__DATASET EXTRACT__
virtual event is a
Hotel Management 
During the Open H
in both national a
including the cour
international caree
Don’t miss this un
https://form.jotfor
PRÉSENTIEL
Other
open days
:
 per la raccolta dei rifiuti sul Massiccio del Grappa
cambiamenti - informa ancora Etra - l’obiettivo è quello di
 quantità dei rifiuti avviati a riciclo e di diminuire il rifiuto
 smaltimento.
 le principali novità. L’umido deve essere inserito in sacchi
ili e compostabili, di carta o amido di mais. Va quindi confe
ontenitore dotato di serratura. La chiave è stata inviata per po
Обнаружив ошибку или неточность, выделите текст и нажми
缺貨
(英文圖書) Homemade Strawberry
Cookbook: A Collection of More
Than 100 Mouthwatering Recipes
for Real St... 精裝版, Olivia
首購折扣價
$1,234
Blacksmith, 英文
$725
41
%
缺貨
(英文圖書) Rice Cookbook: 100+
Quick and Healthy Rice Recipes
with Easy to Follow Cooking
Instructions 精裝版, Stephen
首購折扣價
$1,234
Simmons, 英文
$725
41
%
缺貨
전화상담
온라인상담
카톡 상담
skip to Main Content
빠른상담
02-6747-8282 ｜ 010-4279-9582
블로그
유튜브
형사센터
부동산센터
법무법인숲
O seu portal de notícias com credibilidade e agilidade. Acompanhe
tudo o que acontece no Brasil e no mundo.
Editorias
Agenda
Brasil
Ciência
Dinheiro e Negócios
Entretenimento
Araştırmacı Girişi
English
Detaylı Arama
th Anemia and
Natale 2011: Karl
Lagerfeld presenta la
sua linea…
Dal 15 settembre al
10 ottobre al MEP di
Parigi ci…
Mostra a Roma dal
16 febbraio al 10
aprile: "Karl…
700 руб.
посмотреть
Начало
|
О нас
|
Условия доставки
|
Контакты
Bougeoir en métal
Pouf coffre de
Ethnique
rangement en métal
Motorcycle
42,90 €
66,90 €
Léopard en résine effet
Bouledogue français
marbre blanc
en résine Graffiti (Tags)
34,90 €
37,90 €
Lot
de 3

__DESCRIPTION OF THE TASK__
Please return every line from the first one in the records above down to the line containing "smaltimento.", including both, exactly as written and nothing more.

__EXERCISE ANSWER__
virtual event is a
Hotel Management 
During the Open H
in both national a
including the cour
international caree
Don’t miss this un
https://form.jotfor
PRÉSENTIEL
Other
open days
:
 per la raccolta dei rifiuti sul Massiccio del Grappa
cambiamenti - informa ancora Etra - l’obiettivo è quello di
 quantità dei rifiuti avviati a riciclo e di diminuire il rifiuto
 smaltimento.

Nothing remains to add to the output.